Let x0 of type ι → (ι → ι → ι) → (ι → ι → ι) → (ι → ι → ι) → ι → ο be given.
Let x1 of type ι be given.
Let x2 of type ι → ι → ι be given.
Let x3 of type ι → ι → ι be given.
Let x4 of type ι → ι → ι be given.
Let x5 of type ι be given.
Assume H0:
∀ x6 : ι → ι → ι . (∀ x7 . prim1 x7 x1 ⟶ ∀ x8 . prim1 x8 x1 ⟶ x2 x7 x8 = x6 x7 x8) ⟶ ∀ x7 : ι → ι → ι . (∀ x8 . prim1 x8 x1 ⟶ ∀ x9 . prim1 x9 x1 ⟶ x3 x8 x9 = x7 x8 x9) ⟶ ∀ x8 : ι → ι → ι . (∀ x9 . prim1 x9 x1 ⟶ ∀ x10 . prim1 x10 x1 ⟶ x4 x9 x10 = x8 x9 x10) ⟶ x0 x1 x6 x7 x8 x5 = x0 x1 x2 x3 x4 x5.

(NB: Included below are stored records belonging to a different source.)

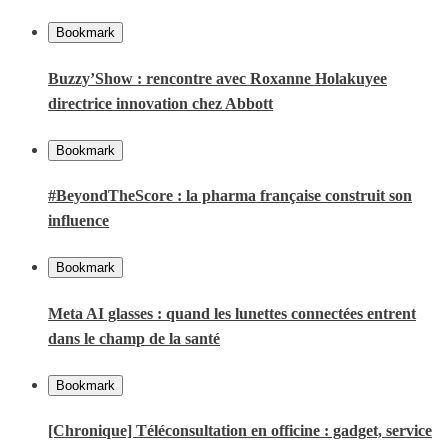
Bookmark
Buzzy’Show : rencontre avec Roxanne Holakuyee
directrice innovation chez Abbott
Bookmark
#BeyondTheScore : la pharma française construit son
influence
Bookmark
Meta AI glasses : quand les lunettes connectées entrent
dans le champ de la santé
Bookmark
[Chronique] Téléconsultation en officine : gadget, service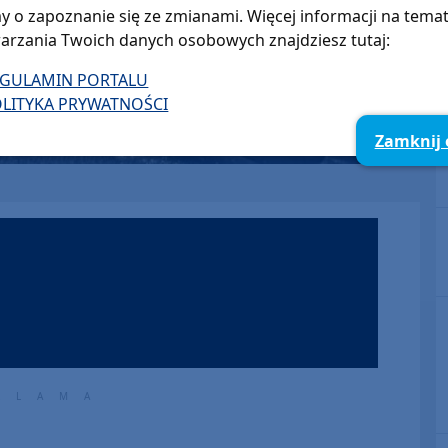
y o zapoznanie się ze zmianami. Więcej informacji na tema
arzania Twoich danych osobowych znajdziesz tutaj:
EGULAMIN PORTALU
LITYKA PRYWATNOŚCI
Zamknij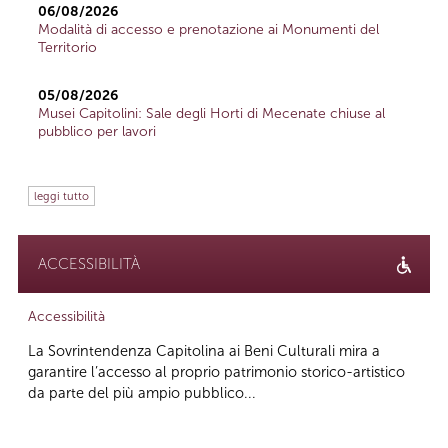
06/08/2026
Modalità di accesso e prenotazione ai Monumenti del
Territorio
05/08/2026
Musei Capitolini: Sale degli Horti di Mecenate chiuse al
pubblico per lavori
leggi tutto
ACCESSIBILITÀ
Accessibilità
La Sovrintendenza Capitolina ai Beni Culturali mira a
garantire l’accesso al proprio patrimonio storico-artistico
da parte del più ampio pubblico...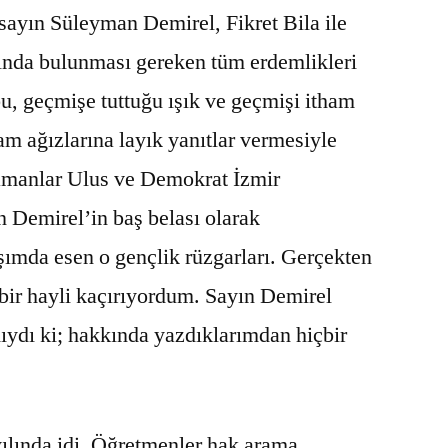
yın Süleyman Demirel, Fikret Bila ile
mında bulunması gereken tüm erdemlikleri
u, geçmişe tuttuğu ışık ve geçmişi itham
am ağızlarına layık yanıtlar vermesiyle
amanlar Ulus ve Demokrat İzmir
n Demirel’in baş belası olarak
şımda esen o gençlik rüzgarları. Gerçekten
bir hayli kaçırıyordum. Sayın Demirel
mıydı ki; hakkında yazdıklarımdan hiçbir
ılında idi. Öğretmenler hak arama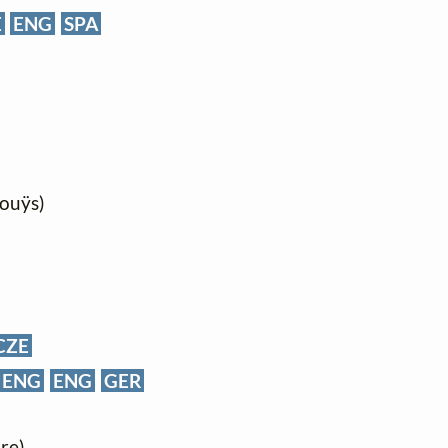
E
ENG
SPA
Louÿs)
CZE
ENG
ENG
GER
ire)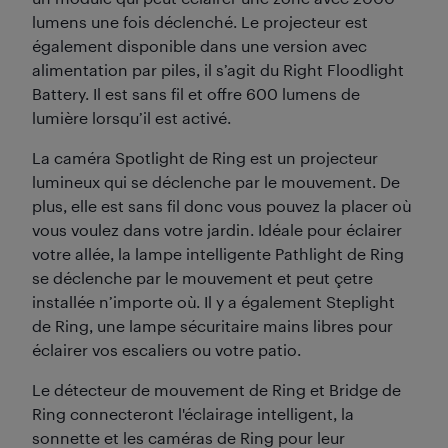
lumens une fois déclenché. Le projecteur est
également disponible dans une version avec
alimentation par piles, il s’agit du Right Floodlight
Battery. Il est sans fil et offre 600 lumens de
lumière lorsqu’il est activé.
La caméra Spotlight de Ring est un projecteur
lumineux qui se déclenche par le mouvement. De
plus, elle est sans fil donc vous pouvez la placer où
vous voulez dans votre jardin. Idéale pour éclairer
votre allée, la lampe intelligente Pathlight de Ring
se déclenche par le mouvement et peut çetre
installée n’importe où. Il y a également Steplight
de Ring, une lampe sécuritaire mains libres pour
éclairer vos escaliers ou votre patio.
Le détecteur de mouvement de Ring et Bridge de
Ring connecteront l'éclairage intelligent, la
sonnette et les caméras de Ring pour leur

Apply unknownprop_74aeb2b31565ab559dd862503d77281dfaa45772666c82759a1164825097bf34 with
x1,
x2,
x3,
x4,
x5,
λ x6 x7 . x0 x6 (e3162.. (f482f.. (71338.. x1 x2 x3 x4 x5) (4ae4a.. 4a7ef..))) (e3162.. (f482f.. (71338.. x1 x2 x3 x4 x5) (4ae4a.. (4ae4a.. 4a7ef..)))) (e3162.. (f482f.. (71338.. x1 x2 x3 x4 x5) (4ae4a.. (4ae4a.. (4ae4a.. 4a7ef..))))) (f482f.. (71338.. x1 x2 x3 x4 x5) (4ae4a.. (4ae4a.. (4ae4a.. (4ae4a.. 4a7ef..))))) = x0 x1 x2 x3 x4 x5.
Apply unknownprop_7fa7a5a74cf161314fac31f56afe4de41cd061d38975b981f056e284178787d5 with
x1,
x2,
x3,
x4,
x5,
λ x6 x7 . x0 x1 (e3162.. (f482f.. (71338.. x1 x2 x3 x4 x5) (4ae4a.. 4a7ef..))) (e3162.. (f482f.. (71338.. x1 x2 x3 x4 x5) (4ae4a.. (4ae4a.. 4a7ef..)))) (e3162.. (f482f.. (71338.. x1 x2 x3 x4 x5) (4ae4a.. (4ae4a.. (4ae4a.. 4a7ef..))))) x6 = x0 x1 x2 x3 x4 x5.
Apply H0 with
e3162.. (f482f.. (71338.. x1 x2 x3 x4 x5) (4ae4a.. 4a7ef..)),
e3162.. (f482f.. (71338.. x1 x2 x3 x4 x5) (4ae4a.. (4ae4a.. 4a7ef..))),
e3162.. (f482f.. (71338.. x1 x2 x3 x4 x5) (4ae4a.. (4ae4a.. (4ae4a.. 4a7ef..)))) leaving 3 subgoals.
The subproof is completed by applying unknownprop_9b454a2a80798cd0556f866bae028da0e2e318c1ba057a70c632226789ea8a84 with x1, x2, x3, x4, x5.
The subproof is completed by applying unknownprop_f31aaef5c858e3702eb2359462a8937983338781aa537e061f9d5fdc0f57e20d with x1, x2, x3, x4, x5.
The subproof is completed by applying unknownprop_e54ba49d9a3e3d8a71364e79ce9fdb2e0cc0dda16726fbe8dee22a1930324832 with x1, x2, x3, x4, x5.